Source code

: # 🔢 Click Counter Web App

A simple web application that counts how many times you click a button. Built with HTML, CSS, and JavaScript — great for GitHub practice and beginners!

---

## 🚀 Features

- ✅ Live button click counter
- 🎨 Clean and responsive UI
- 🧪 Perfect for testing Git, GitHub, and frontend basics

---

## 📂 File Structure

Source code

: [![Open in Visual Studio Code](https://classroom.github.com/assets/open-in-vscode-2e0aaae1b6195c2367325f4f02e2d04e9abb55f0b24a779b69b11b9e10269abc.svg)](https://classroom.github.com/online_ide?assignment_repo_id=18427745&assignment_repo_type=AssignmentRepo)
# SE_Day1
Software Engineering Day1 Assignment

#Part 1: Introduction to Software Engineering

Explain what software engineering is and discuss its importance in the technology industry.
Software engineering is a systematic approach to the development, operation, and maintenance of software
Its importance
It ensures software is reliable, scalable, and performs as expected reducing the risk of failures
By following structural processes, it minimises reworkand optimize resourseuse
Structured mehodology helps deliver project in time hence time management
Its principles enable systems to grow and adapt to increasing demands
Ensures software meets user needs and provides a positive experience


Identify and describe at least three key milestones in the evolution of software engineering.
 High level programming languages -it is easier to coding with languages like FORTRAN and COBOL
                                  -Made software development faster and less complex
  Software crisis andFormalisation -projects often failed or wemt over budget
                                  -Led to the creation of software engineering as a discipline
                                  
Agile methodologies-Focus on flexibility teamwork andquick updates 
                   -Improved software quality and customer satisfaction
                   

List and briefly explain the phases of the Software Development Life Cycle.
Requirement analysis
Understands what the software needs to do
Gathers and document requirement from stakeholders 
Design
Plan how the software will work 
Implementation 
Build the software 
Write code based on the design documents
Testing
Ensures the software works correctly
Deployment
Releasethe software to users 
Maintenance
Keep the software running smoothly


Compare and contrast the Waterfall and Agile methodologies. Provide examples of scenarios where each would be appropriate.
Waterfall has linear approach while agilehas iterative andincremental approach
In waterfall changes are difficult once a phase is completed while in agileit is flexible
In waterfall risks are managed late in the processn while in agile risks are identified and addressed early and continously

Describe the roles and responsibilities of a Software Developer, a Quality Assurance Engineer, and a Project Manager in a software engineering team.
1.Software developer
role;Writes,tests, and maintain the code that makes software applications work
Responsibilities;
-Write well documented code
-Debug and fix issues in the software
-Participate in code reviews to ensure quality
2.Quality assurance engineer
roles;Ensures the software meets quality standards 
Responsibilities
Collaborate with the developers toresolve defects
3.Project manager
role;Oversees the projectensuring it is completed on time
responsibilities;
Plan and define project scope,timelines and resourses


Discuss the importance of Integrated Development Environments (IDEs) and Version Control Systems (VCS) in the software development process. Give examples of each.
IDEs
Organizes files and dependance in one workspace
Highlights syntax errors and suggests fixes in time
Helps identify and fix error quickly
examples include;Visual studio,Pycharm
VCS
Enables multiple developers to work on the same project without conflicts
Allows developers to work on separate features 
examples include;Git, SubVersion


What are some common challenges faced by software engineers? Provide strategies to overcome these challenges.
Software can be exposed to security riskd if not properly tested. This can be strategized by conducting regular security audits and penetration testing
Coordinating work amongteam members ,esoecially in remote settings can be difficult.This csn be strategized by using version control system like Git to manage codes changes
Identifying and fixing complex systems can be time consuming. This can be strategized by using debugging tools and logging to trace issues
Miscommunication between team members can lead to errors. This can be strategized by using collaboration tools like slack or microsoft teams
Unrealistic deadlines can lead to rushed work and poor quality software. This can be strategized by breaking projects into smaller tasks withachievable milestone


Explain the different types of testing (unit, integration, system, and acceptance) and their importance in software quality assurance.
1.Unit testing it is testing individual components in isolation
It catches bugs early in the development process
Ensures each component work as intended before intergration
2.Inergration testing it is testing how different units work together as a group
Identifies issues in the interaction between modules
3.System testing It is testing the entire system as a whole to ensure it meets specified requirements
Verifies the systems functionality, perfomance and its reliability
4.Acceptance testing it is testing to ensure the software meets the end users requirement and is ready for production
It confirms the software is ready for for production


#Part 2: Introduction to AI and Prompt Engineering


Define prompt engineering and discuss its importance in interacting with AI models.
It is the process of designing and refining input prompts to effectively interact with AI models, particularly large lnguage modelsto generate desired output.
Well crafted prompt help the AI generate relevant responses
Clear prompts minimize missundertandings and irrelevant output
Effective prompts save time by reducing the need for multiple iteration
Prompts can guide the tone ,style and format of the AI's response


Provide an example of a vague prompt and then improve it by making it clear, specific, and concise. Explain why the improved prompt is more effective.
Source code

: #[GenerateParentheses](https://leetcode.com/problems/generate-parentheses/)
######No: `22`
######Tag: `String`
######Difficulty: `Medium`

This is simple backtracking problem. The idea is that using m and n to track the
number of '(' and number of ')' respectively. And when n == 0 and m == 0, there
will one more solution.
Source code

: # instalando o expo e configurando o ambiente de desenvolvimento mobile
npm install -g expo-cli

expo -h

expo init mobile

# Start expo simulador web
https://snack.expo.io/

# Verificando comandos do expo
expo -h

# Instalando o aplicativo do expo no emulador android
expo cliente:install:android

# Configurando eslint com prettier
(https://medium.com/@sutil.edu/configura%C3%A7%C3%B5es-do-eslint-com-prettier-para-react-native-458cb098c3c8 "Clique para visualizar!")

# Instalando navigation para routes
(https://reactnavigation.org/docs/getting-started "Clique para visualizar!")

____

Within the data above, the lines from the one with "examples include;Visual studio,Pycharm" to the one with "Software can be" must be repeated exactly; no other line belongs in the answer.

### TASK OUTPUT
examples include;Visual studio,Pycharm
VCS
Enables multiple developers to work on the same project without conflicts
Allows developers to work on separate features 
examples include;Git, SubVersion


What are some common challenges faced by software engineers? Provide strategies to overcome these challenges.
Software can be exposed to security riskd if not properly tested. This can be strategized by conducting regular security audits and penetration testing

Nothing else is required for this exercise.